*Exercise instructions*.
Please write out the lines below as a JSON list of strings, one string per line, skipping blank lines and leaving the pictures out.

[Rendered chart images]
*** Block opens ***

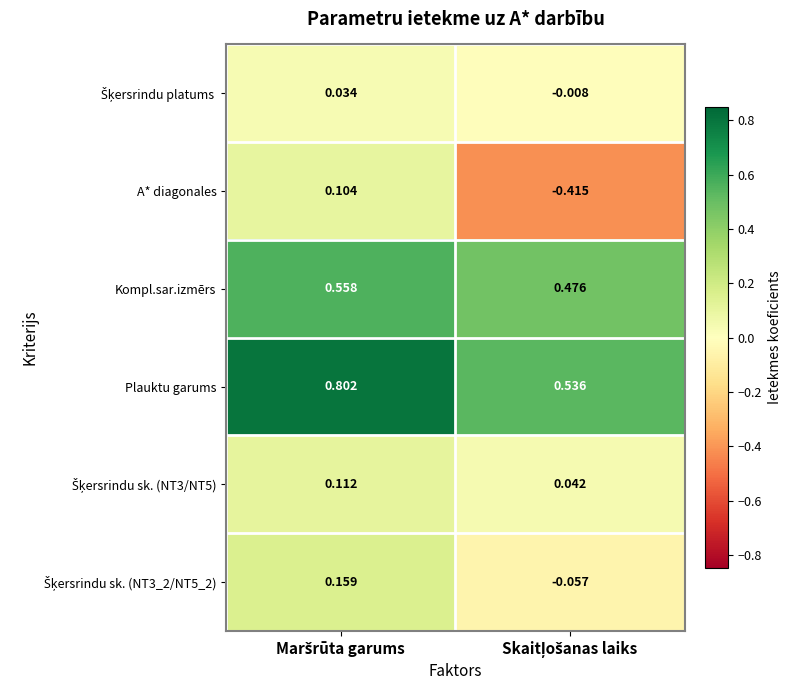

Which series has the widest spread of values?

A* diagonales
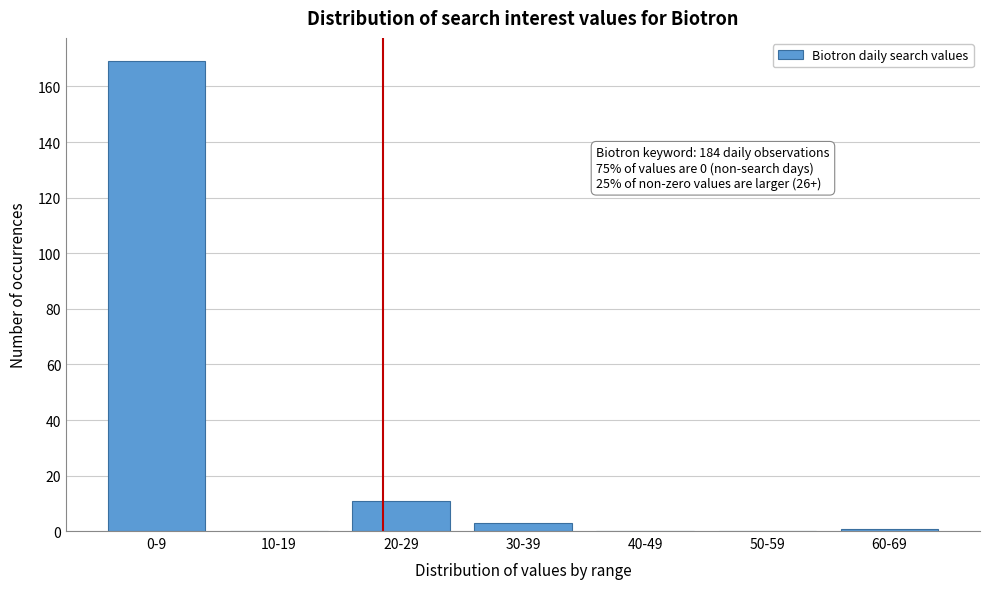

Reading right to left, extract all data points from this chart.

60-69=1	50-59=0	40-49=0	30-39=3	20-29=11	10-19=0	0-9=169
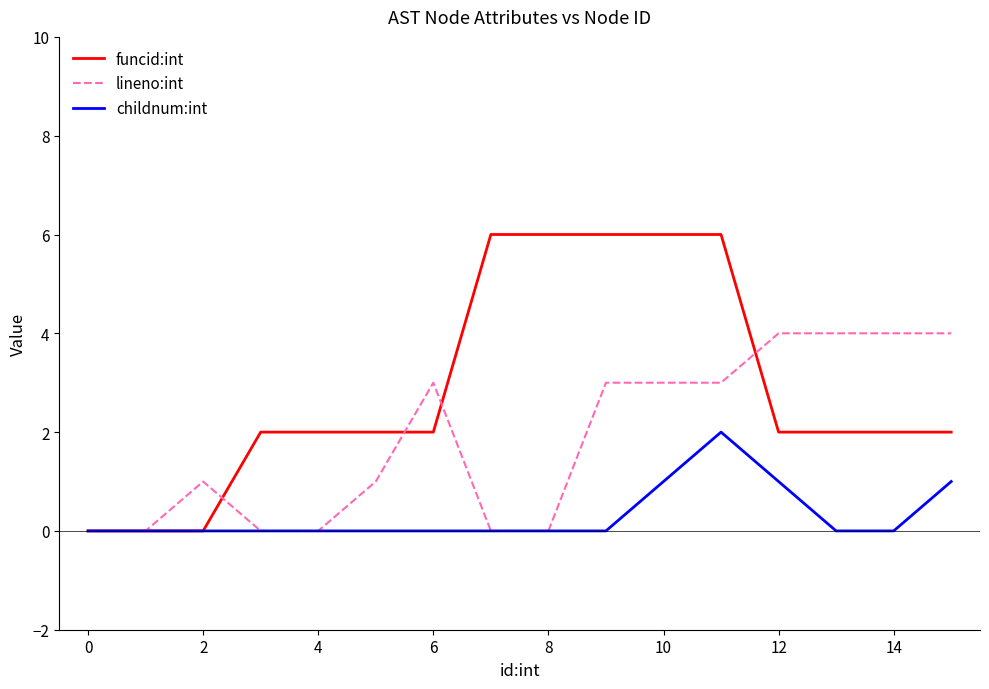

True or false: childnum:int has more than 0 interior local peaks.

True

*** Block closes ***

*Your response*.
[
  "Which series has the widest spread of values?",
  "A* diagonales",
  "Reading right to left, extract all data points from this chart.",
  "60-69=1\t50-59=0\t40-49=0\t30-39=3\t20-29=11\t10-19=0\t0-9=169",
  "True or false: childnum:int has more than 0 interior local peaks.",
  "True"
]